Other drug interactions
While you can alternate between acetaminophen and ibuprofen, what about some other commonly used drugs?
- Naproxen. This NSAID works in a very similar way to ibuprofen. Therefore, you don’t want to take naproxen and ibuprofen together. “But if you have naproxen and you want to alternate with acetaminophen, then that’s essentially an adjacent regimen to ibuprofen and acetaminophen,” explains Dr. Horwitz.
- Aspirin. Aspirin isn’t typically recommended for pain relief. “There’s the potential for more side effects with aspirin, so if you’re using this for pain or fever control, I would recommend ibuprofen,” she says.
- Hydrocodone/acetaminophen. The medicine, which is a combination of acetaminophen and an opioid, goes by common name brands like Norco® and Vicodin®. So can you take ibuprofen with hydrocodone/acetaminophen? Yes, taking a non-opioid pain medication like ibuprofen may help decrease how many times you need to take the medicine containing an opioid. But Dr. Horwitz stresses that you should talk to your doctor first and that you avoid taking other medications with acetaminophen in them.
- Diphenhydramine. Can you take acetaminophen, ibuprofen and Benadryl® together? Benadryl is an antihistamine that’s typically used to relieve allergy symptoms. Dr. Horwitz says there aren’t any known interactions between the three medications and that you can often find diphenhydramine combined with acetaminophen or ibuprofen in cold products.
- Diclofenac. This NSAID gel, sold as Voltaren®, works well for aches and pains. Although the active ingredient is an NSAID, it’s a gel, so it’s safe to use with both ibuprofen and acetaminophen. If you have a musculoskeletal injury, it is a great additional treatment that you can use up to four times per day.
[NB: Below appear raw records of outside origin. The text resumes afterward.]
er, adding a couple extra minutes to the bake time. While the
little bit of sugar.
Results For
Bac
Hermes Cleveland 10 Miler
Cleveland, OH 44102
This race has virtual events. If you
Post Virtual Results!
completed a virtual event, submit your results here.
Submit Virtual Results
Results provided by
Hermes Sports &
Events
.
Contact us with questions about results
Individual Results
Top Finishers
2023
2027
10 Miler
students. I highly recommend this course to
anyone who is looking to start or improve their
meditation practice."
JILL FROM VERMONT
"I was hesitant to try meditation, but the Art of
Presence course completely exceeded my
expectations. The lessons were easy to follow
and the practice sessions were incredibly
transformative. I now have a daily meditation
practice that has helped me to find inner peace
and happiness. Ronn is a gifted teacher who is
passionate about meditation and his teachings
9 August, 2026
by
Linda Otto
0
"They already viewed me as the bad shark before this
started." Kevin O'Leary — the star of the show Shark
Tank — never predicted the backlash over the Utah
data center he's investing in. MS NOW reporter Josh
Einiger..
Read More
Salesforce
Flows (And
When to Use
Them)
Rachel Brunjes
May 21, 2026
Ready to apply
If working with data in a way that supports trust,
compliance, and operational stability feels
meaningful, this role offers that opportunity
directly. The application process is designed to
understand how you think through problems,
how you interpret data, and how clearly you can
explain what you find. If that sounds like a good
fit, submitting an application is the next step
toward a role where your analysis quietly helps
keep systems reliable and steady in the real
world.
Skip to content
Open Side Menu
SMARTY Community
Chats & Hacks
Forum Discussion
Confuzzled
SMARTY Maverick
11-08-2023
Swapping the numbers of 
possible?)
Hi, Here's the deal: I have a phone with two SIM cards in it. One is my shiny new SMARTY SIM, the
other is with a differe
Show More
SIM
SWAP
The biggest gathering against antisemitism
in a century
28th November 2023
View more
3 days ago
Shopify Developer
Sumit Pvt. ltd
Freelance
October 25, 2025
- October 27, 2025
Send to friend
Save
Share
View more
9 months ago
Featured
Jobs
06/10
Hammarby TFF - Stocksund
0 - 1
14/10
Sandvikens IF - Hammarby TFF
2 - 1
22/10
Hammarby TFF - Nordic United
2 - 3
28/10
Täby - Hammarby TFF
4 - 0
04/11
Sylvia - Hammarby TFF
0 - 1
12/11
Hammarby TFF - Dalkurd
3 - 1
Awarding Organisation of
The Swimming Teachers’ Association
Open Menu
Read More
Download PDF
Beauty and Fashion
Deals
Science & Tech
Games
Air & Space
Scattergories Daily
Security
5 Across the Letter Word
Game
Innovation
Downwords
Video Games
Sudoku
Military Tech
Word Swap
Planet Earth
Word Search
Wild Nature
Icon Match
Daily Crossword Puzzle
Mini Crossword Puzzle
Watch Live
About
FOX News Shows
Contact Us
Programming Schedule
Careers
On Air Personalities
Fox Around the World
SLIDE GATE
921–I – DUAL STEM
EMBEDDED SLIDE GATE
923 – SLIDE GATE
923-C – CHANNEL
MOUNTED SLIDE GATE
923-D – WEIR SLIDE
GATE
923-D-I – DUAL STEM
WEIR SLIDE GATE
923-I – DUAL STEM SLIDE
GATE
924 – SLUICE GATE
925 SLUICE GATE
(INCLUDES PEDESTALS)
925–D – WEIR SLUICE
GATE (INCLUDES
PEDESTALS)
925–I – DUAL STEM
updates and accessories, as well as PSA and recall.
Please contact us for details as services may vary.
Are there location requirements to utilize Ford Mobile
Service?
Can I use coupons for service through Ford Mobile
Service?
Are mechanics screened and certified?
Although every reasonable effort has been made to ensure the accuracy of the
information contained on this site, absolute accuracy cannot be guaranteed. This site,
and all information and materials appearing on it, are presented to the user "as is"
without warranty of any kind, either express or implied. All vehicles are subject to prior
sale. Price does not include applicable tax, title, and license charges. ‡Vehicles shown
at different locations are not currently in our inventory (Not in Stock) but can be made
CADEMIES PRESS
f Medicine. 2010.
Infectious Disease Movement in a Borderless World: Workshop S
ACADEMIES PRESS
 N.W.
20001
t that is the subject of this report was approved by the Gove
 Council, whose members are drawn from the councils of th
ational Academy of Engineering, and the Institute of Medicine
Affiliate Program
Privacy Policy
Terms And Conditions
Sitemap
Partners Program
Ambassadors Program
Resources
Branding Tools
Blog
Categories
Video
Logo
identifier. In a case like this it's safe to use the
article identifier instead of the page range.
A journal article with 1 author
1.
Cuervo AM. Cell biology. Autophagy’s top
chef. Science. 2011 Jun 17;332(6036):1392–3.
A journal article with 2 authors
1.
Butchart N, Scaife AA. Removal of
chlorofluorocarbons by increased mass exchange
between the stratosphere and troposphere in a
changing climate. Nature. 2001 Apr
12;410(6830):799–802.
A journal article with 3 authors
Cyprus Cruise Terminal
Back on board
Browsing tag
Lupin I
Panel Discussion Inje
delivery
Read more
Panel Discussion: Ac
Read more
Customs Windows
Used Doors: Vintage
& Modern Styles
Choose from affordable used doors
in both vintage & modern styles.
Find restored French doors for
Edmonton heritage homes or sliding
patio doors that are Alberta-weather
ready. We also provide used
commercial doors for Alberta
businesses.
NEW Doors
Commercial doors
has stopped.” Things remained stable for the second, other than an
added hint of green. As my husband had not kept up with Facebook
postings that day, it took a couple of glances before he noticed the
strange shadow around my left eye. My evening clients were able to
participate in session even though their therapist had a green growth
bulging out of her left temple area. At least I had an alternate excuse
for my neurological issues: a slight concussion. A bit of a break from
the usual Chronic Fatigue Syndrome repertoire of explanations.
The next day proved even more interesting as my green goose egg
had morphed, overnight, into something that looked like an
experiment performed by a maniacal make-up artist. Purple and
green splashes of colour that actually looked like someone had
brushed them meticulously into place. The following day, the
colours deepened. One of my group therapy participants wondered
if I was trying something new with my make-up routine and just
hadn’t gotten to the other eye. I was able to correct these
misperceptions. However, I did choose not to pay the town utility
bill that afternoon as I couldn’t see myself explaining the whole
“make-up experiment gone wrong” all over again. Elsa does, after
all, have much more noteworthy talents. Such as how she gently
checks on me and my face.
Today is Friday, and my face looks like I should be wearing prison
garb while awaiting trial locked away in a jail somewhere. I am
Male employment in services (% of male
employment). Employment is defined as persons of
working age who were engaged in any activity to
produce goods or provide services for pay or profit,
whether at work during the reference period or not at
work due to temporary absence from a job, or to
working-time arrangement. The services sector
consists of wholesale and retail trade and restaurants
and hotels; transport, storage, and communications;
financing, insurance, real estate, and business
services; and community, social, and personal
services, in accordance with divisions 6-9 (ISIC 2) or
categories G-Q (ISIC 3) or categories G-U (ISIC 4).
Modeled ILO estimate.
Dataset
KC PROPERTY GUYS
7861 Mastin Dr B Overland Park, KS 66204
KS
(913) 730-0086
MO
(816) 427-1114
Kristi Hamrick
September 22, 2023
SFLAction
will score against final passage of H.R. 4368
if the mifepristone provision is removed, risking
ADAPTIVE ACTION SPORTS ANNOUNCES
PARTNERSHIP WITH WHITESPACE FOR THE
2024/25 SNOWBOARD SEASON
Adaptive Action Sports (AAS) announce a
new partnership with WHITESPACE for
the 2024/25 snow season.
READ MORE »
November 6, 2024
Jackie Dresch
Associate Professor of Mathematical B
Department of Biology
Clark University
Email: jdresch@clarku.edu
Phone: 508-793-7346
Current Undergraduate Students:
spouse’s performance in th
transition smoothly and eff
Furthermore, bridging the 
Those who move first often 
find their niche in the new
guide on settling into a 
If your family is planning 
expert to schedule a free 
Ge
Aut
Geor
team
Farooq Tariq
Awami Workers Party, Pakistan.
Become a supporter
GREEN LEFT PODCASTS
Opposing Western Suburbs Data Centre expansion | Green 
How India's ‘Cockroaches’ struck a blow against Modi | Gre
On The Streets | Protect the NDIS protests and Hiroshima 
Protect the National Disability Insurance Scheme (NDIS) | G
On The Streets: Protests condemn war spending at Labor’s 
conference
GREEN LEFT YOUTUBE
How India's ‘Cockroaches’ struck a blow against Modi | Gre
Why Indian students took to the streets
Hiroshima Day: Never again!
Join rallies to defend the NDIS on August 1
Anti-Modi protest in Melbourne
If you want to try a regimen of alternating between acetaminophen and ibuprofen, Dr. Horwitz recommends having a schedule.
“Write out which one you took and what time it was so that way, you can keep track of where you’re at and how much you’re taking.”
And it’s vital to pay attention to the doses you’re taking.
“With acetaminophen, there’s regular strength and extra strength options available,” she adds. “It’s important to make sure that you’re looking at what dose you have in your medicine cabinet. Even though both acetaminophen and ibuprofen are generally considered safe over-the-counter medications, it’s still important that you use them as directed.”